Проблема в том, что овладеть и плотью, и духом прошлого вряд ли возможно. Плоть истории – территория, на которой работает ретро. Ведь в чем отличие ретрокино от кино исторического? Историческое имеет право изобразить любую эпоху по своему произволу. Ретро работает лишь со временами, достаточно полно запечатленными на фото и кинопленке. Ретро – игра с антиквариатом. Для него патефон в кадре важнее, чем герой, который стреляется, заведя на этом патефоне любимую пластинку. Герман пытался уравнять условный патефон и его владельца – жертву эпохи. И если в «Двадцати днях» и «Лапшине» человек все-таки оставался значительнее антуража, то в «Хрусталеве» человек и антураж сравнялись, если не аннигилировали друг друга. Грандиозный эксперимент увенчался успехом – возможно, приведя режиссера в отчаяние.

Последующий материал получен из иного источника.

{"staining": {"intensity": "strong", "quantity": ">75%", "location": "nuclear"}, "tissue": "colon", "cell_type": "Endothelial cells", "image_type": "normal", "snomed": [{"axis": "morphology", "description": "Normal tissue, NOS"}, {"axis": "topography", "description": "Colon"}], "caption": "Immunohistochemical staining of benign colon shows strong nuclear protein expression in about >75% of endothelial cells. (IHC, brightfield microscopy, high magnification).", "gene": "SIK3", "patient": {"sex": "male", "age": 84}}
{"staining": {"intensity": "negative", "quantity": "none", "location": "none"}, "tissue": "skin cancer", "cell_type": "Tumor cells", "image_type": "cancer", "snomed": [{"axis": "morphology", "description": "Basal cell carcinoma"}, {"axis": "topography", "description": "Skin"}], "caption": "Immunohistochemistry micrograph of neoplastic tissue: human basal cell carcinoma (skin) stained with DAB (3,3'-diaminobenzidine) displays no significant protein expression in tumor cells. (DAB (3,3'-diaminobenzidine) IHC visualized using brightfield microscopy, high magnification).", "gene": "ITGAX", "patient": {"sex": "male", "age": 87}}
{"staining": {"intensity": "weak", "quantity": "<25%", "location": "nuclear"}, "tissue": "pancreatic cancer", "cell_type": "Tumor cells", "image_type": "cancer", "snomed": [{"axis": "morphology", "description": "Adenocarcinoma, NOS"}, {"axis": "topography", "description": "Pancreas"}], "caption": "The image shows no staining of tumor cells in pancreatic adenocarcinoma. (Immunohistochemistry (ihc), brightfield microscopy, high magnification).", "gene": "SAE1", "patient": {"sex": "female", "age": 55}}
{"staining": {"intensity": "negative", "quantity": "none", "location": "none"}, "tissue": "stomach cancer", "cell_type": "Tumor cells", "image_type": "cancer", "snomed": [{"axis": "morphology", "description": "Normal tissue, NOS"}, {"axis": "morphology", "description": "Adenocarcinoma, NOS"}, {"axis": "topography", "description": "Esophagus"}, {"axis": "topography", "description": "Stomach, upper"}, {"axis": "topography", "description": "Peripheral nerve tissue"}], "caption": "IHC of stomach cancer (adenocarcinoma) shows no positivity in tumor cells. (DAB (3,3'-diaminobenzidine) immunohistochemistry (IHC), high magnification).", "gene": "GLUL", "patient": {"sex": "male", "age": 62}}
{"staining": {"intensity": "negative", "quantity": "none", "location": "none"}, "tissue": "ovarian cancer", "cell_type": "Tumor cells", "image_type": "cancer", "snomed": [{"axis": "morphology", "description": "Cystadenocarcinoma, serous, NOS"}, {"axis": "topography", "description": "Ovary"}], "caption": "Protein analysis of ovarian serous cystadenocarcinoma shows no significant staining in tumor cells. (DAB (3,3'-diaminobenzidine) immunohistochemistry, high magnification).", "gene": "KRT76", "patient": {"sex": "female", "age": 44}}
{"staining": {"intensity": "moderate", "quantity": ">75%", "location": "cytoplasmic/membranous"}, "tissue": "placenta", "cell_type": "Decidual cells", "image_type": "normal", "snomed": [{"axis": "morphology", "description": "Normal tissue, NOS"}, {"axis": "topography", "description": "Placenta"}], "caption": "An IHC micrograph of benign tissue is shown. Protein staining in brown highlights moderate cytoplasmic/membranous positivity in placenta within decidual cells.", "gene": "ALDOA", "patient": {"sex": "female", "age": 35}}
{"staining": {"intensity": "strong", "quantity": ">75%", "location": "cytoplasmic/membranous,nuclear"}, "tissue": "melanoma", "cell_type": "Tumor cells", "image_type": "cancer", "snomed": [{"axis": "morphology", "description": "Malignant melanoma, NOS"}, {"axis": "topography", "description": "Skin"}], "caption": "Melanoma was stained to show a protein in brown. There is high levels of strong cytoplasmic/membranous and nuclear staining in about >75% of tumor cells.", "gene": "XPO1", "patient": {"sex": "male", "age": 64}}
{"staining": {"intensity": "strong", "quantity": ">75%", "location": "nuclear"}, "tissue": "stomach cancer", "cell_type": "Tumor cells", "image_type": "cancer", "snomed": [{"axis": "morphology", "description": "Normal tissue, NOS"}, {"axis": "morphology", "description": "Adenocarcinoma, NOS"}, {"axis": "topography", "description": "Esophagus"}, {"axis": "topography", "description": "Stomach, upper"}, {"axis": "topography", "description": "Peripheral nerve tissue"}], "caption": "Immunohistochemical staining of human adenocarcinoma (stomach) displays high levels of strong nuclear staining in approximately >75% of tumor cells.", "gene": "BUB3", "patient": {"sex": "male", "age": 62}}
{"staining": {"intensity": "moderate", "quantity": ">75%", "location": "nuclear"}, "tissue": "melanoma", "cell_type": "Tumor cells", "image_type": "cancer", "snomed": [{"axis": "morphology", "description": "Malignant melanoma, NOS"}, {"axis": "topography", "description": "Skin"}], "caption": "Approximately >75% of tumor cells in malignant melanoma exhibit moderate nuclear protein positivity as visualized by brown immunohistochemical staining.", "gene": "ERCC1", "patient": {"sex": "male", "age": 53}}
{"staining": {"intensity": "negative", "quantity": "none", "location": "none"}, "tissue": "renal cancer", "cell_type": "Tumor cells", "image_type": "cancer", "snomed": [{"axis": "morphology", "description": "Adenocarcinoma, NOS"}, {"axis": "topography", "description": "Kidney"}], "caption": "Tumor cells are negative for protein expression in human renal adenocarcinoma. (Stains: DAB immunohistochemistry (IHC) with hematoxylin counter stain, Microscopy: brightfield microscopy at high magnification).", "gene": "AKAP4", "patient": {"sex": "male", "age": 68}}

Во всяком случае, на путешествиях в историческое время он поставил крест.

Стоит отвлечься от уникальности Германа, вернув его в координаты эпохи и «ленинградской школы». Назвать особой школой кино, снимавшееся на «Ленфильме», давала основание общность его тематики. Здесь снимали о бесповоротно и отчаянно уходящем, как песок сквозь пальцы, времени жизни. В случае, скажем, Авербаха – это время частной человеческой жизни. В случае Германа – это время жизни Советского Союза, который он персонализировал, относясь к стране как к человеку, обреченному на ошибки юности, мудрость зрелости и маразм угасания.